What is your current role?
I am a Research Assistant in the Ethics & Genetics team of the Behavioural Sciences Unit. I am currently working on the PRecISion Medicine for Children with Cancer (PRISM) psychosocial sub-study. This study is investigating patients’, parents’ and healthcare professionals’ views and experiences of taking part in a personalised cancer medicine study for children with a high-risk cancer where the chance of cure with standard treatment is low. The study aims to understand the psychological implications of taking part in a precision medicine trial.
I am also working on SibStars, a study investigating the quality of life, family relationships and information needs in siblings of children with a chronic illness. Siblings of children with a chronic illness are often overlooked, however, their psychological wellbeing can be negatively impacted by changes in family dynamics and increased caretaking responsibilities. This research aims to develop a better understanding of their experiences and needs, and hopefully lead to a bolstering of protective factors and more positive outcomes for all siblings of children with chronic illnesses.
 
What are the ‘best’ parts of your current role?
One of the best parts of my current role is getting to work within a multidisciplinary team. It’s exciting to work with people from many different backgrounds and professions, as they all have different perspectives, experiences and knowledge to draw on.
I also enjoy coming to work everyday and having different tasks to work on. No two days are the same and there is always a new challenge to be tackled. I am motivated by the fact that there are always new skills I can learn and ways I can improve myself and the work I produce.
Lastly, it is extremely rewarding to be involved in research that aims to improve the lives of those dealing with the devastating effects of cancer. It is certainly motivating, yet humbling, to be contributing to such a great cause and hopefully making life easier for the patients and families affected by cancer.
 
What are the most challenging parts of your role?
It is often challenging to be confronted with the harsh reality of the patients and their families dealing with cancer. It is difficult to accept that much of the research we do is designed to find better treatments for future cancer patients and may not be of any benefit to current patients who are giving their valuable time and energy to contribute to our studies.

********************

Write the next part of the interview with the research assistant, picking up right after its last sentence. The items after this point are separate material, apart from the interview.

Collected data:
********************

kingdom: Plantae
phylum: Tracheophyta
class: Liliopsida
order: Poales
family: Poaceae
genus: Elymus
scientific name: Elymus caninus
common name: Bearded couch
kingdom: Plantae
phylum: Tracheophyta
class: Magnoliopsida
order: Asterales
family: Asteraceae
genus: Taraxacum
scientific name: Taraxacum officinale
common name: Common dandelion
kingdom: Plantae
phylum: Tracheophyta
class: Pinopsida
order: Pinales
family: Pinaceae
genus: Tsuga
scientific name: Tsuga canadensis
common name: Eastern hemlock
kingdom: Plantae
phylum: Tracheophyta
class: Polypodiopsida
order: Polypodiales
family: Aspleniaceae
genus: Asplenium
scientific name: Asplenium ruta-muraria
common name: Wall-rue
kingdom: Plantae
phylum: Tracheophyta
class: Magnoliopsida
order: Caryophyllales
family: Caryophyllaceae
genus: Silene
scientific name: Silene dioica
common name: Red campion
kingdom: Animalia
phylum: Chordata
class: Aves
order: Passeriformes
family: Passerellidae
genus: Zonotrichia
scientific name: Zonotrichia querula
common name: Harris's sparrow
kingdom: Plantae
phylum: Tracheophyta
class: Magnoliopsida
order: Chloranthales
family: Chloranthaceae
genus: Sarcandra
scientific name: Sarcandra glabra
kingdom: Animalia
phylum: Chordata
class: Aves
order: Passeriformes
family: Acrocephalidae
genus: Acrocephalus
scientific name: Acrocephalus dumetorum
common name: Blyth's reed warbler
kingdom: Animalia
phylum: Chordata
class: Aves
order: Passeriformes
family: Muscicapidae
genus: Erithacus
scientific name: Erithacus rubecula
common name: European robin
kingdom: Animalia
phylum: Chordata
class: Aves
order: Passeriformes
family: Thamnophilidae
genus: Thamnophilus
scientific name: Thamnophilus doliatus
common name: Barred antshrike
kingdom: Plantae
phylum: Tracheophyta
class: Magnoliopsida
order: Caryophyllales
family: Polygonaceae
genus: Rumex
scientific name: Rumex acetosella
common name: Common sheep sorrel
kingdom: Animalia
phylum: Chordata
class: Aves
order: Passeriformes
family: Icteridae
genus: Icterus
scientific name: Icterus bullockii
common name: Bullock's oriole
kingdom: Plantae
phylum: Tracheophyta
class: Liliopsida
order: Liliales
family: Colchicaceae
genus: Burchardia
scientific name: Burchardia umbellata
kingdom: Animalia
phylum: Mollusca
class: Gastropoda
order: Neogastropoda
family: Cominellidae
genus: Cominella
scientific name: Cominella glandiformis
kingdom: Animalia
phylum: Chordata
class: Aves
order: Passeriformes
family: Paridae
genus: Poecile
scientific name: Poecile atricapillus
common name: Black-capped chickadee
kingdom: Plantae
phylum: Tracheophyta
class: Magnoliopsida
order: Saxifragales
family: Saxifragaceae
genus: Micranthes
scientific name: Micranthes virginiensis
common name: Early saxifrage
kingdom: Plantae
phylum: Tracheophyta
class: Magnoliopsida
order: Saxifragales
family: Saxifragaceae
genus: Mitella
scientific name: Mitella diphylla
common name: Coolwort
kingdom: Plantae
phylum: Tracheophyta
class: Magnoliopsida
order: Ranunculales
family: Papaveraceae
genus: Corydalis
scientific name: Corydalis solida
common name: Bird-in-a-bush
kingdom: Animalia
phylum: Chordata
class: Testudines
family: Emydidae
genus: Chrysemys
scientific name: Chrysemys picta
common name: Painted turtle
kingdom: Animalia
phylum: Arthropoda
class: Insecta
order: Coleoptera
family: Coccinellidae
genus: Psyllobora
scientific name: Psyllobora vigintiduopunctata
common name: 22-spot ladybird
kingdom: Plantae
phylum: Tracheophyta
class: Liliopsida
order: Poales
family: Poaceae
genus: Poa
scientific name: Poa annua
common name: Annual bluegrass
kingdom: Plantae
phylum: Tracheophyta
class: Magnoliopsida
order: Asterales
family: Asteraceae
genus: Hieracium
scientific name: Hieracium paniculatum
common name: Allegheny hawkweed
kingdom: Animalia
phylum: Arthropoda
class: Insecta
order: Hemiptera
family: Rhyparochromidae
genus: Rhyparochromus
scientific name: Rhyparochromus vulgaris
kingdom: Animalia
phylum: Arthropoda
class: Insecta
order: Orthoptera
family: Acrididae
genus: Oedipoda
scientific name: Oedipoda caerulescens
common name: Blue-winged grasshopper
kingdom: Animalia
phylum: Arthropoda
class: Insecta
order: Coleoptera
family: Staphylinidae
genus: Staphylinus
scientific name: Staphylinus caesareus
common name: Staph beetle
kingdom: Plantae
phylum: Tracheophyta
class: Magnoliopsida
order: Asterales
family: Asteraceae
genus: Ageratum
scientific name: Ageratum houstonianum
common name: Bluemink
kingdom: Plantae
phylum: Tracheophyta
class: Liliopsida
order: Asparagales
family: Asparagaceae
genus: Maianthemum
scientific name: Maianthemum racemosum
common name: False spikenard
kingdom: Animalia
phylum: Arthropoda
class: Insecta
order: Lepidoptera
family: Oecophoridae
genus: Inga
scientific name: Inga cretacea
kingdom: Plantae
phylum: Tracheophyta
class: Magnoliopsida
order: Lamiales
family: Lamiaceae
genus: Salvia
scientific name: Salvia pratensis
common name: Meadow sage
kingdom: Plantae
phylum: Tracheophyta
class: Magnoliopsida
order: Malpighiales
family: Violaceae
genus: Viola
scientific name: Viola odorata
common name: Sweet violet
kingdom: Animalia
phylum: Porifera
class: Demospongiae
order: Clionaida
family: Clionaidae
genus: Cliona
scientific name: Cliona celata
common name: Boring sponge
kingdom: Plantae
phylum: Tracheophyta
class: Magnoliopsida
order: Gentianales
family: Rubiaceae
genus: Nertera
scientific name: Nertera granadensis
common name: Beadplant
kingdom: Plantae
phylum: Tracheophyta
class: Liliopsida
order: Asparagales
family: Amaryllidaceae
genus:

********************

**Result:**
 
Where do you see yourself in five years’ time?
In five years’ time, I would like to be working as a psychologist or completing a PhD in one of my interest areas in psychology. I am passionate about both clinical and research psychology, so would be happy working in either domain to improve the wellbeing of individuals and the wider community.
 
What advice would you have for someone wanting to follow a similar path in terms of their study/career?
My first piece of advice would be study hard and achieve the best you can academically, as this will put you in the best position to take any path you want.
Secondly, try and gain as much experience as you can in your field. Volunteering is invaluable for getting a taste of what it’s like to work in your field and developing practical skills that aren’t offered much in school or university. Also, it’s a great way to develop your interpersonal skills and make contacts that can provide other opportunities for you in the future. Even if these experiences aren’t exactly the type of work you’d like to be doing, most professional skills are transferrable, and these experiences may spark new interests and opportunities you didn’t expect.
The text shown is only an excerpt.